There's even a movie featured on the site. Great stuff.

Speaking of great stuff, the official X-Prize website has a page with capsule information and links to all the rocket jockey teams formally competing for the prize. There's even one loony group that was disqualified and kicked out of the competition for making repeated outlandish claims. A fun way to waste an hour or four...

Now Playing: Various Sounds of the Eighties

Rice in the mail

"The Year of Rice and Assault" went back out in the mail this morning, first thing. We'll see Shiela Williams' opinion of the piece within a few weeks, I expect. And I expect her opinion won't be so very high. Once she says no, I'm stumped as to where to send it next. Familiarity with the news story I pointed out in my original post on the matter isn't particularly necessary to appreciate (ahem!) the dogmatic absurdity of the piece (for the record, Gordon Van Gelder was familiar with the incident in question) but it certainly helps. So it's not dependent on "Ripped from the headlines" knowledge, but it's not entirely timeless, either. I could send it to SciFiction, which wouldn't buy it, but Ellen Datlow would probably enjoy the heck out of it anyway. Beyond that, submitting becomes even more of a crapshoot. We'll see what suggests itself in the interim.

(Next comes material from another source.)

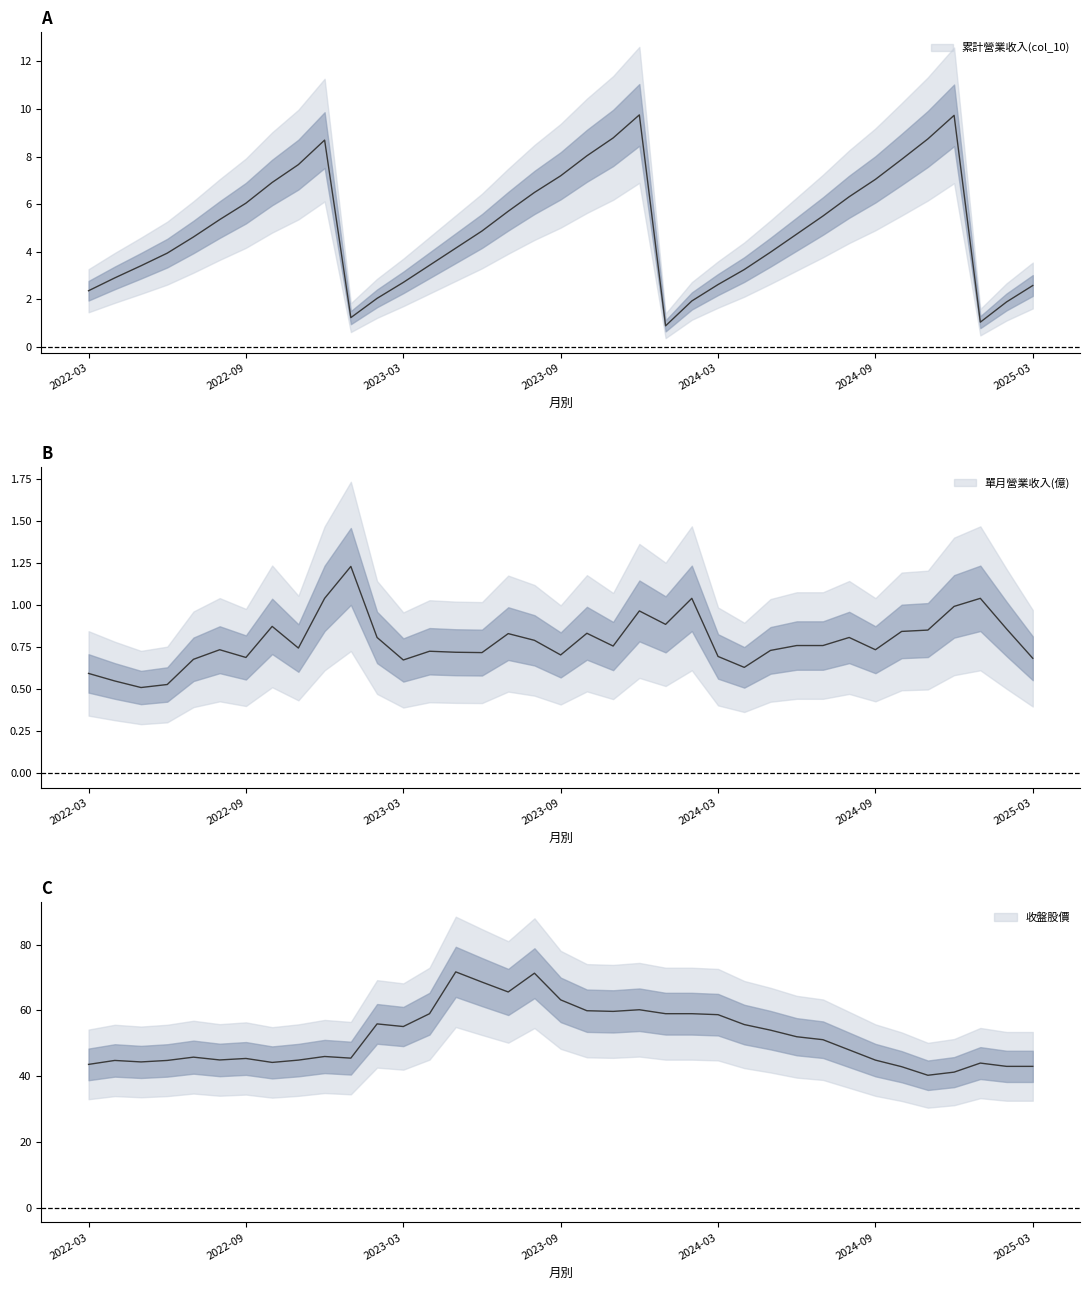

Is the value of 累計營業收入(col_10) at 2022-11 greater than the value of 單月營業收入(億) at 2022-11?

Yes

In completely unrelated joyful news, I've just learned that ADV will be releasing a boxed set of the Shusuke Kaneko Gamera films:
Join Dr. Nagamine, Inspector Osako and the lovely Asagi Kusanagi as they attempt to unravel the mysterious and deadly monster attacks of both the Gyaos and the Legion. With the “help” of the military, the survival of the human race depends on them. And the fate of the world depends on a gargantuan, aeronautic and flamably breathed reptile—Gamera, the guardian of the universe!

Gamera the Complete Collection (SRP $39.98) is a DVD-only release, including three feature length films on three discs housed in a new textured, metallic shell with a zillion extras. Disc 1: Guardian of the Universe in both English 5.1 and Japanese 2.0 language versions with English subtitles. Disc 2: Attack of Legion and Disc 3: Revenge of Iris in both English 5.1 and Japanese 5.1 language versions with English subtitles.

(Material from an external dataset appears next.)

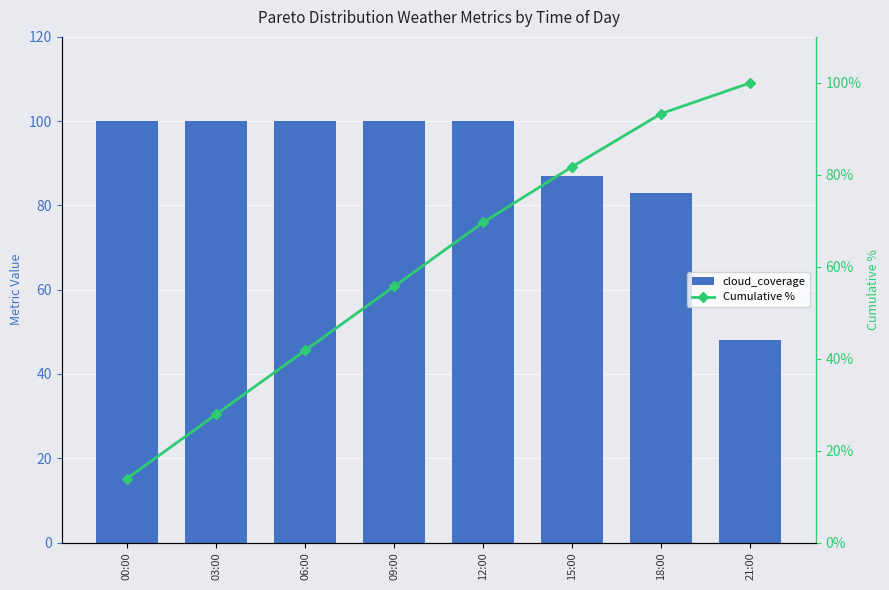

The cloud_coverage series shows 163.0 at 09:00. True or false?

False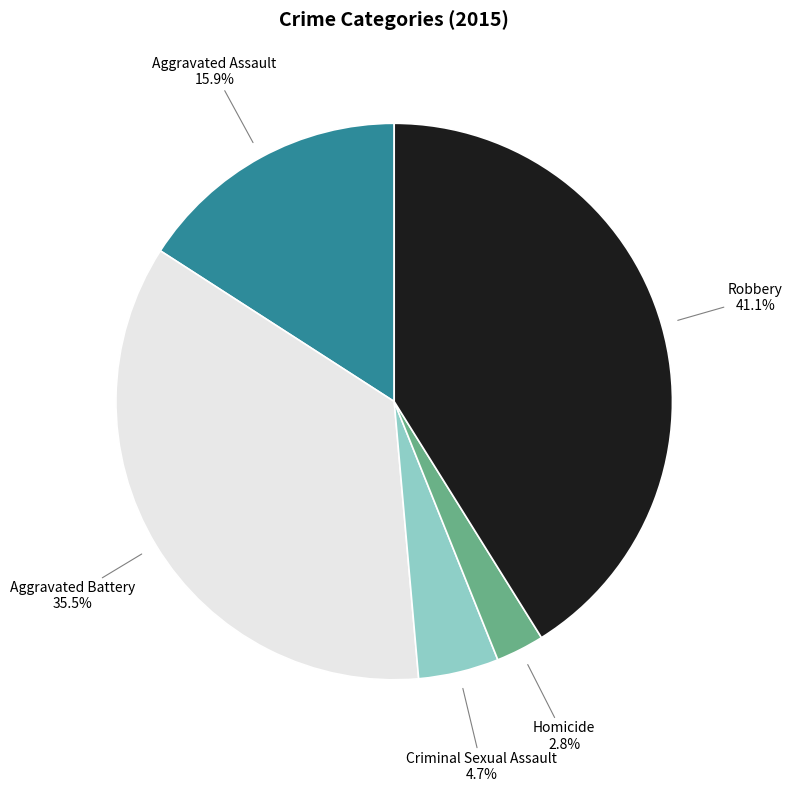

Does any single category account for the majority?

No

I saw Gamera: Guardian of the Universe a few years back, and found it extremely good and worthy of a good portion of the praise being heaped its way. I haven't seen the other two films, but understand that they are even better. As a kid, I loved watching the old Gamera films such as Destroy All Planets and Gamera vs. Baragon on Saturday afternoons. They were as much fun as Godzilla films, and I probably enjoyed them more since they were more specifically targeted toward kids. And as much as Gamera was a blatant knock-off of Godzilla, the design work and approach still showed a degree of inventiveness and creativity. I still hope to see a Godzilla vs. Gamera film one day, but I'm not holding my breath. Until then, this set will be a welcome addition to my DVD collection.